Eliminating Duplicate Values
When working with information from logs, it is often desired to retrieve a list of some values where each element in the list appears only once, regardless of the number of times the same value appears in the original data.
As an example, consider the following query, which extracts all the domain accounts that
have logged on a computer from the "Security" event log:
SELECT RESOLVE_SID(Sid) AS Account FROM \\TESTMACHINE1\Security WHERE EventID IN (540; 528)The output of this query is a list of all the domain accounts appearing in each "Logon" event:
Account ------------------------------------------------ NT AUTHORITY\LOCAL SERVICE NT AUTHORITY\NETWORK SERVICE NT AUTHORITY\NETWORK SERVICE NT AUTHORITY\NETWORK SERVICE TESTDOMAIN\TESTUSER1 NT AUTHORITY\LOCAL SERVICE NT AUTHORITY\LOCAL SERVICE TESTDOMAIN\TESTUSER1 TESTDOMAIN\TESTUSER2 NT AUTHORITY\LOCAL SERVICE TESTDOMAIN\TESTUSER1If we are interested in retrieving a list in which each account name appears only once, we could use the DISTINCT keyword in the SELECT clause as follows:
SELECT DISTINCT RESOLVE_SID(Sid) AS Account FROM \\TESTMACHINE1\Security WHERE EventID IN (540; 528)And obtain:
Account ------------------------------------------------ NT AUTHORITY\LOCAL SERVICE NT AUTHORITY\NETWORK SERVICE TESTDOMAIN\TESTUSER1 TESTDOMAIN\TESTUSER2
The DISTINCT keyword is used to indicate that the output of a query should consist of unique records; duplicate output records are discarded.
As another example, we might want to retrieve a list of all the browsers used to request
pages from our IIS server, with each browser appearing only once in the list:
SELECT DISTINCT cs(User-Agent) FROM <1>
cs(User-Agent) -------------------------------------------------------------------- Mozilla/4.0+(compatible;+MSIE+6.0;+Windows+NT+5.1) Mozilla/4.0+(compatible;+MSIE+6.0;+Windows+98) Mozilla/4.05+[en] Mozilla/4.0+(compatible;+MSIE+6.0;+Windows+NT+5.0;+T312461;+Q312461) Mozilla/4.0+(compatible;+MSIE+5.01;+Windows+NT+5.0) Mozilla/4.0+(compatible;+MSIE+6.0;+Windows+NT+5.0) Microsoft+Data+Access+Internet+Publishing+Provider+Cache+Manager Mozilla/2.0+(compatible;+MS+FrontPage+4.0) MSFrontPage/4.0 Microsoft+Data+Access+Internet+Publishing+Provider+DAV
It is also possible to use the DISTINCT keyword inside the COUNT aggregate function, in order to retrieve the total number of different values appearing in the data.

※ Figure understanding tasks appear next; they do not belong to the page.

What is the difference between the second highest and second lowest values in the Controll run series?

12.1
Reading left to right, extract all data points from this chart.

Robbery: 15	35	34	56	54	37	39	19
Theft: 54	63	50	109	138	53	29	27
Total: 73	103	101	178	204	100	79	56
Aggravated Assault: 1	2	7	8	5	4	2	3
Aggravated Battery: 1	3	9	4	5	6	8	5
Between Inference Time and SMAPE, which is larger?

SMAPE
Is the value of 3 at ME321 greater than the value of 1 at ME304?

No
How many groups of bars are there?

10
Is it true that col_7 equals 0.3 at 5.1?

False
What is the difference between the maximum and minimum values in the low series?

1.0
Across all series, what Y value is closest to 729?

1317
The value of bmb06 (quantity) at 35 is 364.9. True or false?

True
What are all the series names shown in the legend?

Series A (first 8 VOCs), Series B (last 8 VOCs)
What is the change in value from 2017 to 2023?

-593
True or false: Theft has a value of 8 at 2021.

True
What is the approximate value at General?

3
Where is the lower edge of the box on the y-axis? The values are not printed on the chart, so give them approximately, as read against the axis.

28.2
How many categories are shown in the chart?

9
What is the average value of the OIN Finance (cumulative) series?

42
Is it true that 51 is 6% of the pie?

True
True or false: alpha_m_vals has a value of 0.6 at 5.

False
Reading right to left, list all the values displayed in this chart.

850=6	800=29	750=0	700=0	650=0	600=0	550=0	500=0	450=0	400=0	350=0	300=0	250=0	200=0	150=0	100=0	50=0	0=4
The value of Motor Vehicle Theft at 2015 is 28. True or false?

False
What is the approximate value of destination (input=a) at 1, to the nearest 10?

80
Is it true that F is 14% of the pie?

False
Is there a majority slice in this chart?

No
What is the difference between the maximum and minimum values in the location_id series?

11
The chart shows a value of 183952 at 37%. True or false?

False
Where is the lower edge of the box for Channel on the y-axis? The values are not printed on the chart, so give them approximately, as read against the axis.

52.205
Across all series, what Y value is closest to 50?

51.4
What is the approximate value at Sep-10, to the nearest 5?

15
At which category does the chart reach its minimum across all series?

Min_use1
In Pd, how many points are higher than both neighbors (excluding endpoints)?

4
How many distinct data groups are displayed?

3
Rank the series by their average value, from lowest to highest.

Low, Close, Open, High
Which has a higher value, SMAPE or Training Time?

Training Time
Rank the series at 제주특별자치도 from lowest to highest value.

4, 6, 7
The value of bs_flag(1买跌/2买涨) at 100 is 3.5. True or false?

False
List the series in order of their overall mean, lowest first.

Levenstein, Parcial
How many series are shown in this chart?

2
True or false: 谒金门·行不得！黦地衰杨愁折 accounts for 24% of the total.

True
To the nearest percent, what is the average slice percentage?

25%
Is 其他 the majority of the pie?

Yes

For example, the following query returns the total number of different browsers and
the total number of different client IP addresses that requested pages from our IIS server:
SELECT COUNT(DISTINCT cs(User-Agent)) AS Browsers, COUNT(DISTINCT c-ip) AS Clients FROM <1>
Browsers Clients -------- ------- 356 3379
Tip: In the Log Parser SQL-Like language, the DISTINCT keyword can be used inside aggregate functions only when the GROUP BY clause is not used.